(Given records)
-*-

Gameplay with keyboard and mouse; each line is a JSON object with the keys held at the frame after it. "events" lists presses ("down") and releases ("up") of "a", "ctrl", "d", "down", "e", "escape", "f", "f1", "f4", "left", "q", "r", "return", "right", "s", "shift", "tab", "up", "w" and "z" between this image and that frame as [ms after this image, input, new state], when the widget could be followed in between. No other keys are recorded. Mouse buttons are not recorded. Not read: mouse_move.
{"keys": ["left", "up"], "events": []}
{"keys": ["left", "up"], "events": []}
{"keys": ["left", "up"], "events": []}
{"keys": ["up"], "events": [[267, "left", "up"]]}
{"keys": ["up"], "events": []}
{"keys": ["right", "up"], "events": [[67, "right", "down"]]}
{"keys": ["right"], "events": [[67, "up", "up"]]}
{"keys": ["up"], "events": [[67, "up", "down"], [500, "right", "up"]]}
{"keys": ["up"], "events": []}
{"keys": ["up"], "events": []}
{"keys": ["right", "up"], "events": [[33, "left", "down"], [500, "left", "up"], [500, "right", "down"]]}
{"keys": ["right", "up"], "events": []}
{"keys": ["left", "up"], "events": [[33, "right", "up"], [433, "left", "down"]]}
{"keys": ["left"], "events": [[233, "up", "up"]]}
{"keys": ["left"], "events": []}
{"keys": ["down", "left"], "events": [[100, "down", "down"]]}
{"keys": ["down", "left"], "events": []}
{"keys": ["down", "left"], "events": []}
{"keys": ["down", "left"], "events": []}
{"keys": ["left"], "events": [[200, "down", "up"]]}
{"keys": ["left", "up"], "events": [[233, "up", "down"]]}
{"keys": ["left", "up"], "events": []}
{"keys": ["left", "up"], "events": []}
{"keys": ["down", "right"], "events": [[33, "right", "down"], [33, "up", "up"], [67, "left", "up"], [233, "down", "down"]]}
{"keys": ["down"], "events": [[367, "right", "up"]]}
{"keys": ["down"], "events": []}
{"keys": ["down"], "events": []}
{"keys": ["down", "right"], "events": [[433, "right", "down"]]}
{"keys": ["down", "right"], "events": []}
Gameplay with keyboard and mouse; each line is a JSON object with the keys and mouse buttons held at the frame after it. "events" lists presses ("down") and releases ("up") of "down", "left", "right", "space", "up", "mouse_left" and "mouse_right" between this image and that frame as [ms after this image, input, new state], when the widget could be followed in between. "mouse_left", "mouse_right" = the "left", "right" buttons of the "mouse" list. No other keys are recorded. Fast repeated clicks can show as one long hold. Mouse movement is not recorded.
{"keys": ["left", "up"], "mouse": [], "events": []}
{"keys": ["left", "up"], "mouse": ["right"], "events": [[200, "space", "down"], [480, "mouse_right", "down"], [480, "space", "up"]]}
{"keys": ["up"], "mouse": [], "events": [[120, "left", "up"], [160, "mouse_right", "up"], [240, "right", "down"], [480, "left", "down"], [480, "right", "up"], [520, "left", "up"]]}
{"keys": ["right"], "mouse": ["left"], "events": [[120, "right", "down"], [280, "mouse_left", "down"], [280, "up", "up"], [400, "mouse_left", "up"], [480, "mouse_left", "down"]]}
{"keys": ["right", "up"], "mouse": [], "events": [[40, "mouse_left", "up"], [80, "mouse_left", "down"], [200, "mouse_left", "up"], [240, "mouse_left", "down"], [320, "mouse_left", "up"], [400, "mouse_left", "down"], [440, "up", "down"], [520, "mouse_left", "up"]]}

-*-

(What you need to do) Copy out the entire material exactly.

(Completed exercise)
Gameplay with keyboard and mouse; each line is a JSON object with the keys held at the frame after it. "events" lists presses ("down") and releases ("up") of "a", "ctrl", "d", "down", "e", "escape", "f", "f1", "f4", "left", "q", "r", "return", "right", "s", "shift", "tab", "up", "w" and "z" between this image and that frame as [ms after this image, input, new state], when the widget could be followed in between. No other keys are recorded. Mouse buttons are not recorded. Not read: mouse_move.
{"keys": ["left", "up"], "events": []}
{"keys": ["left", "up"], "events": []}
{"keys": ["left", "up"], "events": []}
{"keys": ["up"], "events": [[267, "left", "up"]]}
{"keys": ["up"], "events": []}
{"keys": ["right", "up"], "events": [[67, "right", "down"]]}
{"keys": ["right"], "events": [[67, "up", "up"]]}
{"keys": ["up"], "events": [[67, "up", "down"], [500, "right", "up"]]}
{"keys": ["up"], "events": []}
{"keys": ["up"], "events": []}
{"keys": ["right", "up"], "events": [[33, "left", "down"], [500, "left", "up"], [500, "right", "down"]]}
{"keys": ["right", "up"], "events": []}
{"keys": ["left", "up"], "events": [[33, "right", "up"], [433, "left", "down"]]}
{"keys": ["left"], "events": [[233, "up", "up"]]}
{"keys": ["left"], "events": []}
{"keys": ["down", "left"], "events": [[100, "down", "down"]]}
{"keys": ["down", "left"], "events": []}
{"keys": ["down", "left"], "events": []}
{"keys": ["down", "left"], "events": []}
{"keys": ["left"], "events": [[200, "down", "up"]]}
{"keys": ["left", "up"], "events": [[233, "up", "down"]]}
{"keys": ["left", "up"], "events": []}
{"keys": ["left", "up"], "events": []}
{"keys": ["down", "right"], "events": [[33, "right", "down"], [33, "up", "up"], [67, "left", "up"], [233, "down", "down"]]}
{"keys": ["down"], "events": [[367, "right", "up"]]}
{"keys": ["down"], "events": []}
{"keys": ["down"], "events": []}
{"keys": ["down", "right"], "events": [[433, "right", "down"]]}
{"keys": ["down", "right"], "events": []}
Gameplay with keyboard and mouse; each line is a JSON object with the keys and mouse buttons held at the frame after it. "events" lists presses ("down") and releases ("up") of "down", "left", "right", "space", "up", "mouse_left" and "mouse_right" between this image and that frame as [ms after this image, input, new state], when the widget could be followed in between. "mouse_left", "mouse_right" = the "left", "right" buttons of the "mouse" list. No other keys are recorded. Fast repeated clicks can show as one long hold. Mouse movement is not recorded.
{"keys": ["left", "up"], "mouse": [], "events": []}
{"keys": ["left", "up"], "mouse": ["right"], "events": [[200, "space", "down"], [480, "mouse_right", "down"], [480, "space", "up"]]}
{"keys": ["up"], "mouse": [], "events": [[120, "left", "up"], [160, "mouse_right", "up"], [240, "right", "down"], [480, "left", "down"], [480, "right", "up"], [520, "left", "up"]]}
{"keys": ["right"], "mouse": ["left"], "events": [[120, "right", "down"], [280, "mouse_left", "down"], [280, "up", "up"], [400, "mouse_left", "up"], [480, "mouse_left", "down"]]}
{"keys": ["right", "up"], "mouse": [], "events": [[40, "mouse_left", "up"], [80, "mouse_left", "down"], [200, "mouse_left", "up"], [240, "mouse_left", "down"], [320, "mouse_left", "up"], [400, "mouse_left", "down"], [440, "up", "down"], [520, "mouse_left", "up"]]}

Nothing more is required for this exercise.